**The data:**
=-=-=

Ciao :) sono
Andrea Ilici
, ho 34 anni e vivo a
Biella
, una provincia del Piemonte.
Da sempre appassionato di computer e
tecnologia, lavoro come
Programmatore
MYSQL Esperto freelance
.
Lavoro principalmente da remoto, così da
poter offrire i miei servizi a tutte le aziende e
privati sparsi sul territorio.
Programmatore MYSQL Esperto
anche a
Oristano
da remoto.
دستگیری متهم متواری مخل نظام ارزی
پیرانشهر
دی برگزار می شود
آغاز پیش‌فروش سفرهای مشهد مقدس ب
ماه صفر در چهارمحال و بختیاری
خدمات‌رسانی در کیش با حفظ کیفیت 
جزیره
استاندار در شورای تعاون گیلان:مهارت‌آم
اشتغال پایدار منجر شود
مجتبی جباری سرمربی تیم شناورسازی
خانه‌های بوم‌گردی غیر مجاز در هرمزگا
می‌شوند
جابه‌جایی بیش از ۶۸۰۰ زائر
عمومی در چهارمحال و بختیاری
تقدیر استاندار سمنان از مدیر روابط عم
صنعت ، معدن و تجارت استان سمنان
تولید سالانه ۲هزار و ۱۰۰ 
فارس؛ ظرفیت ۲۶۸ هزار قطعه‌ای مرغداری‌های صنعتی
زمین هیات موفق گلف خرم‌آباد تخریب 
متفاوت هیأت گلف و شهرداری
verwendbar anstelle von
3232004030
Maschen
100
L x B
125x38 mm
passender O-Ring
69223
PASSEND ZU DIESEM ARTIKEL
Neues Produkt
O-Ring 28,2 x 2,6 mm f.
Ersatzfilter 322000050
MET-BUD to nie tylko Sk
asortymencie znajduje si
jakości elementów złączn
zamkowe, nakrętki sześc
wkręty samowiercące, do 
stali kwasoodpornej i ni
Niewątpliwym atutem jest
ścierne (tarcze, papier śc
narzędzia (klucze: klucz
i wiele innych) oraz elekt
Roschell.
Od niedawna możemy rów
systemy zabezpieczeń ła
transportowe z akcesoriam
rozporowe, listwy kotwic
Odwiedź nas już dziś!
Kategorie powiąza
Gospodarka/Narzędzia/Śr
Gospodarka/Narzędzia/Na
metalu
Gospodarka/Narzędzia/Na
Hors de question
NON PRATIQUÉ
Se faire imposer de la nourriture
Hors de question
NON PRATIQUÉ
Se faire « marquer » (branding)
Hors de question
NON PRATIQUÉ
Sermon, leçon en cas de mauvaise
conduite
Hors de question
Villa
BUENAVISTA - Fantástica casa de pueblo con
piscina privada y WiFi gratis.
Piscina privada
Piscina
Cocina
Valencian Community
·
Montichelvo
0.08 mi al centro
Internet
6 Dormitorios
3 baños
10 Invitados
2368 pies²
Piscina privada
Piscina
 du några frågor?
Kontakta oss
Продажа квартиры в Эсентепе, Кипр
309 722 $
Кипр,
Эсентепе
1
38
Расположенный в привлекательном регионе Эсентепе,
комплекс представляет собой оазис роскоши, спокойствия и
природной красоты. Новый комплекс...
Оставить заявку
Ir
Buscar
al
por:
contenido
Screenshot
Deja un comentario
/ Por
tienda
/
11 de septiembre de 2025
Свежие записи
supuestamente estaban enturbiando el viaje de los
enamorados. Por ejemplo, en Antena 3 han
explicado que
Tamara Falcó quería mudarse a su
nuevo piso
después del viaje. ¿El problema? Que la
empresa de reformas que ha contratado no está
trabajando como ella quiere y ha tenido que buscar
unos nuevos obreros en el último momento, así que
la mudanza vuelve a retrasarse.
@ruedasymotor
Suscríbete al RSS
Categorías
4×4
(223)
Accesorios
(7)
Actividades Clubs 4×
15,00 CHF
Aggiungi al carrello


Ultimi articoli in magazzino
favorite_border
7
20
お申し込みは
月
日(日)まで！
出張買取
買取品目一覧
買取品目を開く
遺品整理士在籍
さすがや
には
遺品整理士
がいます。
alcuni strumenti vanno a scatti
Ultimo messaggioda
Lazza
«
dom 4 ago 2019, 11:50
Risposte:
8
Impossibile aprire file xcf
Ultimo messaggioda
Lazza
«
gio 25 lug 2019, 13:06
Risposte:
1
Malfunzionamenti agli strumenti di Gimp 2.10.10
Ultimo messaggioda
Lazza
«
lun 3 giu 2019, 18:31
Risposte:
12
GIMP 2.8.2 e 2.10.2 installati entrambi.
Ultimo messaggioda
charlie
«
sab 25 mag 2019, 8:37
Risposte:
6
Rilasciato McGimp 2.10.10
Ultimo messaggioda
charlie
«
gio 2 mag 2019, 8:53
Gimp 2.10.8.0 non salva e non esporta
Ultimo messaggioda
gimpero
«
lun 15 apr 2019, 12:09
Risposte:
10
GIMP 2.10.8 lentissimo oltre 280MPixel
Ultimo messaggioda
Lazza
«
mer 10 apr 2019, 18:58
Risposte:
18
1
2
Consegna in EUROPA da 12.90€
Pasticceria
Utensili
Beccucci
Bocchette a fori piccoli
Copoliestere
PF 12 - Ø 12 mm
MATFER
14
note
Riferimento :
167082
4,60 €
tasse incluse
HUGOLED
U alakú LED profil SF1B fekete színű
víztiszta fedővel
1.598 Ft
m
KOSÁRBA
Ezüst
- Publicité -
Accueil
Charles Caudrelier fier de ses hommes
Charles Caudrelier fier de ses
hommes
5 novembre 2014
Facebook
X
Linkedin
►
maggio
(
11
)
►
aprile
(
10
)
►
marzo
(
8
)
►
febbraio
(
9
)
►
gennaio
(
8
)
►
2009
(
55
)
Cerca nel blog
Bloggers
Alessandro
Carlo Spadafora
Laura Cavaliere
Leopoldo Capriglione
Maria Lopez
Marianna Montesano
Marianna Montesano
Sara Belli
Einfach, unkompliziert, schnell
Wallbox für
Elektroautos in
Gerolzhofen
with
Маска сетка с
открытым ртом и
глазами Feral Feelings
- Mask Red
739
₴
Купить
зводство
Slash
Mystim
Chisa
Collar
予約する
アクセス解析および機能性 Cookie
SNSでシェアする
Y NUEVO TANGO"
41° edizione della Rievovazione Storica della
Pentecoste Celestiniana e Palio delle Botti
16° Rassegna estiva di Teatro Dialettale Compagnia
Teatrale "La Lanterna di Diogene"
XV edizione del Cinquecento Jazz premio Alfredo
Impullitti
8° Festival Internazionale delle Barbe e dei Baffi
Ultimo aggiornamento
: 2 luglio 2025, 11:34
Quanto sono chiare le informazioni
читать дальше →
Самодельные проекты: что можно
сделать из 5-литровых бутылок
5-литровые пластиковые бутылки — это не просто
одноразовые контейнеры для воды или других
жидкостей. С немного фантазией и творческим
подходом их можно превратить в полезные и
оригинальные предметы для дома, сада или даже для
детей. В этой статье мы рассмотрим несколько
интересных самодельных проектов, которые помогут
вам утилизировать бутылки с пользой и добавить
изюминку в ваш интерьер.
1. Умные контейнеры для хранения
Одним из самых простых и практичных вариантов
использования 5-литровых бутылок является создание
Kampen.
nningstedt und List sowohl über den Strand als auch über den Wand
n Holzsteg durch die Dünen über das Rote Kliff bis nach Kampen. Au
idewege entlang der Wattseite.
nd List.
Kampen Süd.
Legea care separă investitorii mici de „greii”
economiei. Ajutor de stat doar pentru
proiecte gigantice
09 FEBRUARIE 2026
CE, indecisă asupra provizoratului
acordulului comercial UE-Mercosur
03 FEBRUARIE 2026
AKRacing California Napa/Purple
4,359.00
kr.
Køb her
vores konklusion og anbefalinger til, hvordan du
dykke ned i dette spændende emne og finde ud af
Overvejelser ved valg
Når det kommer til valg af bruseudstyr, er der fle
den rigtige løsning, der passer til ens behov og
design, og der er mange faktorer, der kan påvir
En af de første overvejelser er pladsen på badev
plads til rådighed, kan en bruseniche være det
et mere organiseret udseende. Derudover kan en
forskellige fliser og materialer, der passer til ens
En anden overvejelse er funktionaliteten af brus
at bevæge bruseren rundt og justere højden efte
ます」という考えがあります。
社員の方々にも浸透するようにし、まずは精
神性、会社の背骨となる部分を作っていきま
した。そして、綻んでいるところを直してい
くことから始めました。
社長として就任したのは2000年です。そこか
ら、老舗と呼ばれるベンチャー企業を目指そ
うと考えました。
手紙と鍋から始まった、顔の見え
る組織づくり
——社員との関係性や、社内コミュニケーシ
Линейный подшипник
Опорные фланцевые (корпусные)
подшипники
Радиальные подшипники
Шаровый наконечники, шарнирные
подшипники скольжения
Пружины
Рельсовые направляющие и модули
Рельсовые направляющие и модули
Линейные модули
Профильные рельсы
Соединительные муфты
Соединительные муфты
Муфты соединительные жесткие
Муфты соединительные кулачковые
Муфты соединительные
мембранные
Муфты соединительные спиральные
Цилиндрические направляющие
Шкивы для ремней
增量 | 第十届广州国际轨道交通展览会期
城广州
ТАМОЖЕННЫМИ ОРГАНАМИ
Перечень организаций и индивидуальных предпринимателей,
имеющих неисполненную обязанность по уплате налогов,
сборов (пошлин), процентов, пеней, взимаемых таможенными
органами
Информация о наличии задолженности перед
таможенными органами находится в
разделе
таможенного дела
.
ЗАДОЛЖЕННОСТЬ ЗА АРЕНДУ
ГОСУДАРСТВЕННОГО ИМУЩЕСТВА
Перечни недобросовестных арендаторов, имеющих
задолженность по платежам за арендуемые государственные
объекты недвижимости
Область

=-=-=

**What you will do:** When you reach the line that contains "privati sparsi sul territorio.", stop; output it and every line before it from the start of the data, exactly as written.

**Completed exercise:**
Ciao :) sono
Andrea Ilici
, ho 34 anni e vivo a
Biella
, una provincia del Piemonte.
Da sempre appassionato di computer e
tecnologia, lavoro come
Programmatore
MYSQL Esperto freelance
.
Lavoro principalmente da remoto, così da
poter offrire i miei servizi a tutte le aziende e
privati sparsi sul territorio.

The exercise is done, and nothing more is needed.